Report the count of lines in the records that contain "choose", without any added text.

** SOURCE DATA follows **

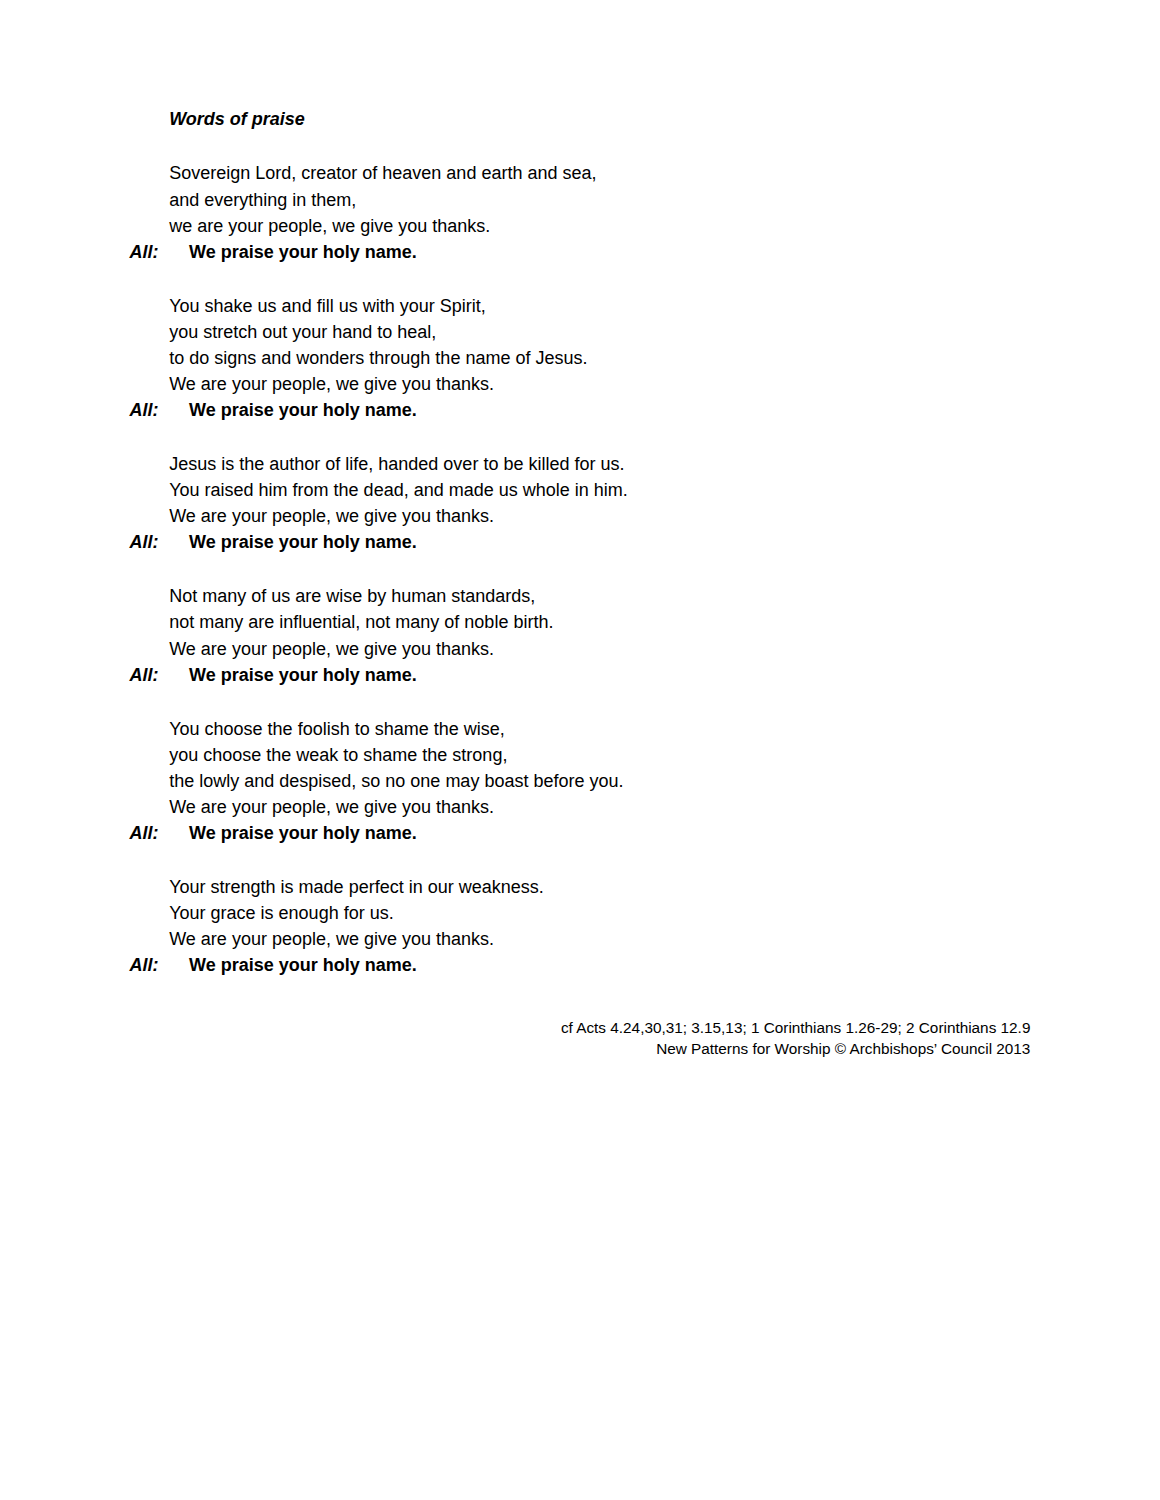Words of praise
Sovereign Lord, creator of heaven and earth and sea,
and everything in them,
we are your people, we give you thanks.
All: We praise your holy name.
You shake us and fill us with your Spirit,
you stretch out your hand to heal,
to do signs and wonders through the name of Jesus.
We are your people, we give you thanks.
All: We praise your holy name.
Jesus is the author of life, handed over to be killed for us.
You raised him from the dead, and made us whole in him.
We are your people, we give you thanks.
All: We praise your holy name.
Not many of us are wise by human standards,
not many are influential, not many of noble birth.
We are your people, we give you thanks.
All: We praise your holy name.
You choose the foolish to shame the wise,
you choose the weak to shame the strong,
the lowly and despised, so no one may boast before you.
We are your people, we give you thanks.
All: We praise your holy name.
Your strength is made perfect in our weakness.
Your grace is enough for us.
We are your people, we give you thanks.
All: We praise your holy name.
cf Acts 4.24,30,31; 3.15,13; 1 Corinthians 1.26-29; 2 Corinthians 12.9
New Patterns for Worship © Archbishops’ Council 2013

** End of SOURCE DATA **
** SOURCE DATA follows **

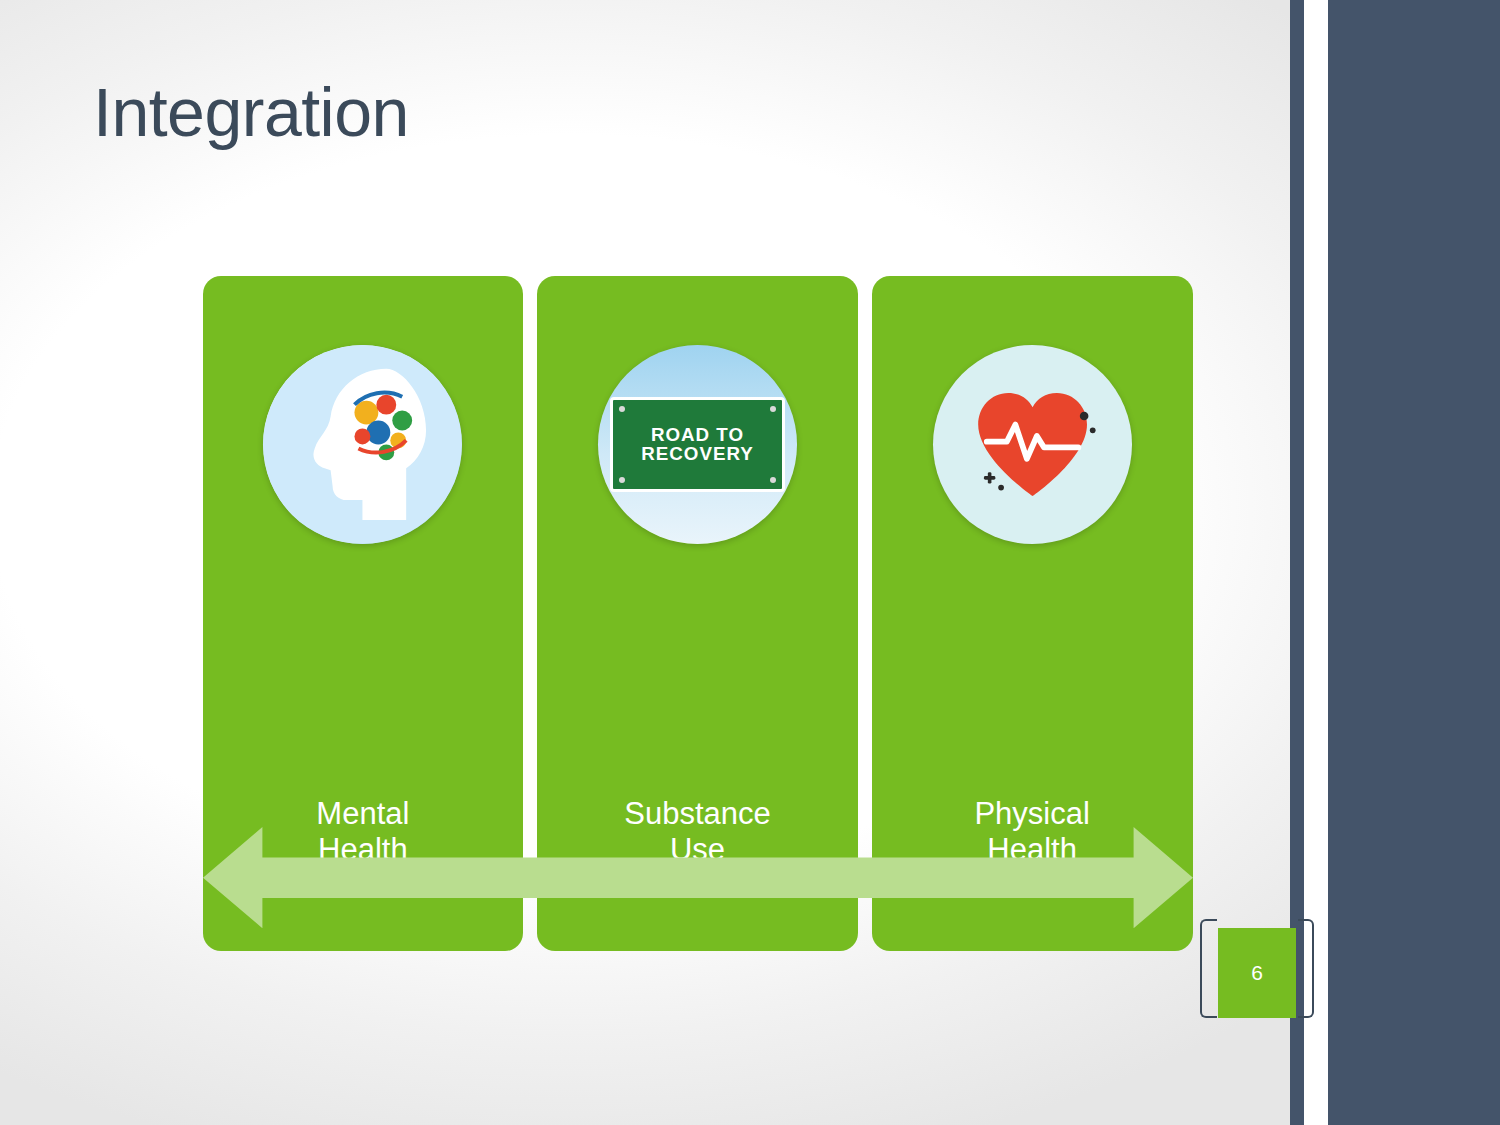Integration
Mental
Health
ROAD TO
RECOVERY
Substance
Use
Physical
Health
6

** End of SOURCE DATA **

(ANSWER SPACE) 2